Canadian activist (born 2001)

Rayne Fisher-Quann (born August 9, 2001) is a Canadian writer and cultural critic.

==Activism==
In September 2018, Fisher-Quann helped create the student organization March for Our Education in order to lead student actions to protest Premier of Ontario Doug Ford's decision to repeal the sex education content of the provincial Health and Physical Education curriculum, cancel a proposed Indigenous-focused curriculum, and enact other funding cuts to education. The first student rally took place in Queen's Park in Toronto on July 21, 2018. In September 2018, Fisher-Quann co-organized another day of action with fellow student and activist Indygo Arscott from Decolonize Our Schools. Using the hashtags #WeTheStudentsDoConsent, #StudentsSayYes, and #FreeTheStudents, students organized across social media leading to student walkouts and rallies across Ontario on September 20, 21, and 22. In April 2019, Fisher-Quann and March for Our Education helped to register schools for another province-wide student walkout against government cuts to education organized by Ontario high school student Natalie Moore.

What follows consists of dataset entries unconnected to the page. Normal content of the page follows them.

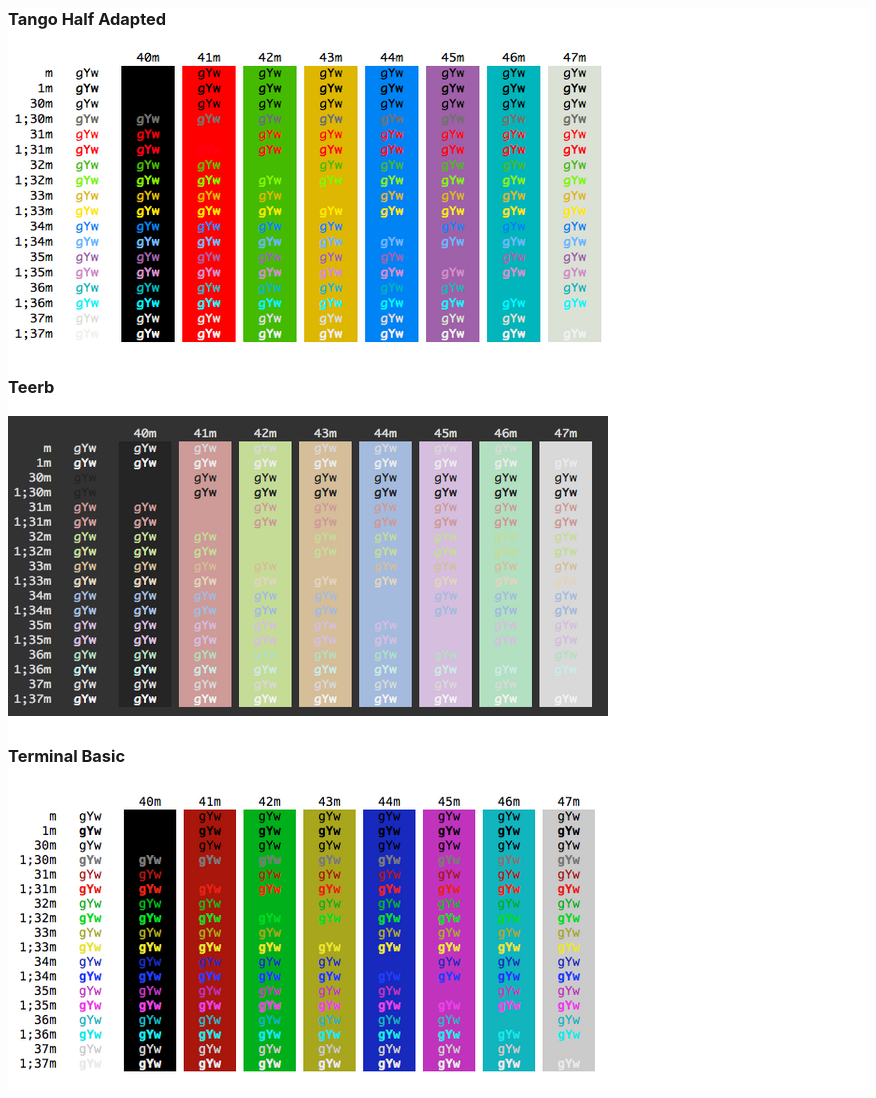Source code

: ### Tango Half Adapted

![Screenshot](screenshots/tango_half_adapted.png)

### Teerb

![Screenshot](screenshots/teerb.png)

### Terminal Basic

![Screenshot](screenshots/terminal_basic.png)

Following the student protests, Fisher-Quann was a featured speaker at the 2019 Toronto Women's March in January 2019. She was also a keynote speaker at a UNICEF Canada youth activism summit on November 20, 2019.

== Career ==

Fisher-Quann created the Substack blog internet princess in September 2021. Fisher-Quann has also written for a number of cultural publications, including i-D and The New York Times.

Her writing has received praise and media coverage including profiles on Fisher-Quann and internet princess appearing in Vox, Slate, and Vanity Fair.

In August 2023, she announced that she would be publishing a collection of essays called Complex Female Character with Knopf.

In 2023, she gave a talk called "Girl, Online" at McGill University.

== Education ==
Fisher-Quann attended high school at William Lyon Mackenzie Collegiate Institute in Toronto, Ontario and was a student at the University of British Columbia. She lives in Williamsburg, Brooklyn.